1956 Canadian Olympian Helen Stewart Hunt won a gold medal in freestyle at the 1959 Pan American Games. Firby switched Helen's sister Mary Stewart, a 1960 and 1964 Olympic competitor from freestyle to butterfly, and in 1961, she won a gold medal in the 100-yard butterfly at the 1962 Commonwealth Games. Nikki Dryden, a 1992–1996 Olympian for Canadian, swam with Firby with the Victoria Olympians in Victoria around 1985-1986. Firby was also an instructor to two-time Olympic backstroker Anne Walton, and 880-yard freestyle record holder Jane Hughes. Bill Slater competed in the 400 and 1500 metre freestyle at the 1956 Olympics. He also coached 1960 Olympian Margaret Iwasaki with the Canadian Dolphins.

==Publications==
Firby authored and illustrated Howard Firby on Swimming, first published in 1975 by Pelman Books Ltd. of London. In the 1970's, he authored the Canadian Amateur Swimming Association rule handbook. In 1978, he co-authored Swimming Coaching at the Club Level with Arend Bonen, Murray Smith, Canadian Olympic Coach Derk Snelling, and Dan Talbott.

== Later years and death ==
He retired from active coaching around 1985.

Firby died at 66 on March 30, 1991 in Vancouver, Canada.
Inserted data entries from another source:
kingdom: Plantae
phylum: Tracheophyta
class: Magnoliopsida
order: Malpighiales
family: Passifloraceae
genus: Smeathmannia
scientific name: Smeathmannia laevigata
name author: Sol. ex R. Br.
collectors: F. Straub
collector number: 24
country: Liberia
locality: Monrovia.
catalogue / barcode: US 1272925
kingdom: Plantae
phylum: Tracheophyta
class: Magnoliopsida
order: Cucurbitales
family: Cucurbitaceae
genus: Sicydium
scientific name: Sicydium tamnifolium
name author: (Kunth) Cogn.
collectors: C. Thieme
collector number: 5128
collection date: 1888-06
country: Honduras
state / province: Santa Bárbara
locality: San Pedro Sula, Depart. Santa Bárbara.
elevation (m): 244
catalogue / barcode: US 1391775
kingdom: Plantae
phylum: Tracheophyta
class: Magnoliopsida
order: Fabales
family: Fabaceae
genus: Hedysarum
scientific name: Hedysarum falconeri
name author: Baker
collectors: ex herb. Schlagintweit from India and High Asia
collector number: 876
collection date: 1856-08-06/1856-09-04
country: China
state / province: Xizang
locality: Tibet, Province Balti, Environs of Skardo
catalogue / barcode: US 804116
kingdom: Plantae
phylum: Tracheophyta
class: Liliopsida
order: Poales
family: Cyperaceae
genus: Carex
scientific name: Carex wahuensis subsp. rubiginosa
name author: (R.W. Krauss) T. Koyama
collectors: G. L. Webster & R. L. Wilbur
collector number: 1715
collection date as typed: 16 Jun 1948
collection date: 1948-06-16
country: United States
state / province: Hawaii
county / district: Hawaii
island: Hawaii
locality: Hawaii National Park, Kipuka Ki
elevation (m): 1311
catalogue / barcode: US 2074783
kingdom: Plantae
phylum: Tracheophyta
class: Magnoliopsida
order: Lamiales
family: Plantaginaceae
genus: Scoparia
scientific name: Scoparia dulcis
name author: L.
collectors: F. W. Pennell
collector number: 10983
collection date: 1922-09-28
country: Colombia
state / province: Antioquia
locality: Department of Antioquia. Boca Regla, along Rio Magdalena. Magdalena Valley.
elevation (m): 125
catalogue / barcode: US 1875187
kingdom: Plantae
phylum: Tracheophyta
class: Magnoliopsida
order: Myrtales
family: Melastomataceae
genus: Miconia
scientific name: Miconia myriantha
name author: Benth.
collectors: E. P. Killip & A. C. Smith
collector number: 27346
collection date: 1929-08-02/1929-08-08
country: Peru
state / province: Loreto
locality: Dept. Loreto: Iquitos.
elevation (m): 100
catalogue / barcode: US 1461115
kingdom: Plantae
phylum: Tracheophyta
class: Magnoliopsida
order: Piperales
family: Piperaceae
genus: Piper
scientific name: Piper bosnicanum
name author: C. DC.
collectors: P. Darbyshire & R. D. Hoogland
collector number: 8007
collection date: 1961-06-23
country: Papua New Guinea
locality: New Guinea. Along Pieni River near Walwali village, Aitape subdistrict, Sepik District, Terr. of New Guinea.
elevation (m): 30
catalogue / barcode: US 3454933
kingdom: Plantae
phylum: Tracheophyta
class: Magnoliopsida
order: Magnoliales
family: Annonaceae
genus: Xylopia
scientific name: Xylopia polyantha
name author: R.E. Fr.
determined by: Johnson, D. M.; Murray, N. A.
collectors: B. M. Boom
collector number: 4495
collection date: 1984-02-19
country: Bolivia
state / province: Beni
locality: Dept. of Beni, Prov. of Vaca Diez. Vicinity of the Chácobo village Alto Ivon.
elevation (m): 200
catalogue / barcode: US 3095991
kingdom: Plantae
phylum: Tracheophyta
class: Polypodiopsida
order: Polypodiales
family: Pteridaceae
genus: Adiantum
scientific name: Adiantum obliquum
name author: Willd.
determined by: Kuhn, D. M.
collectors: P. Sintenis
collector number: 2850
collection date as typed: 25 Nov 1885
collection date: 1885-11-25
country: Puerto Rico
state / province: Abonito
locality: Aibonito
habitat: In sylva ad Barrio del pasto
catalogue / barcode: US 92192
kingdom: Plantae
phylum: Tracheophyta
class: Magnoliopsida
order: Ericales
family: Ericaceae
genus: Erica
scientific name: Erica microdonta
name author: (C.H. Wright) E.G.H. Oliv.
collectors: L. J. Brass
A memorial service was held on April 5, at Hollywood Funeral Home in West Vancouver.

===Honors===
In 2007, he was inducted into the Swimming Canada Circle of Excellence. In 1977, he was inducted into the British Columbia Sports Hall of Fame. In 1979, he was inducted into the Canadian Sports Hall of Fame, and in 1982 was inducted into the Canadian Aquatic Hall of Fame.

In 1985, he became a member of the International Swimming Hall of Fame as an Honor Coach. In April 1991, Firby was honored at Canada's World Cup Meet at Crystal Pool in Victoria. In 2014, Nick Thierry, with whom Firby coached Swimtec in Toronto around 1972, and Firby were inducted into the Canadian Swim Coaches and Teachers Association Hall of Fame.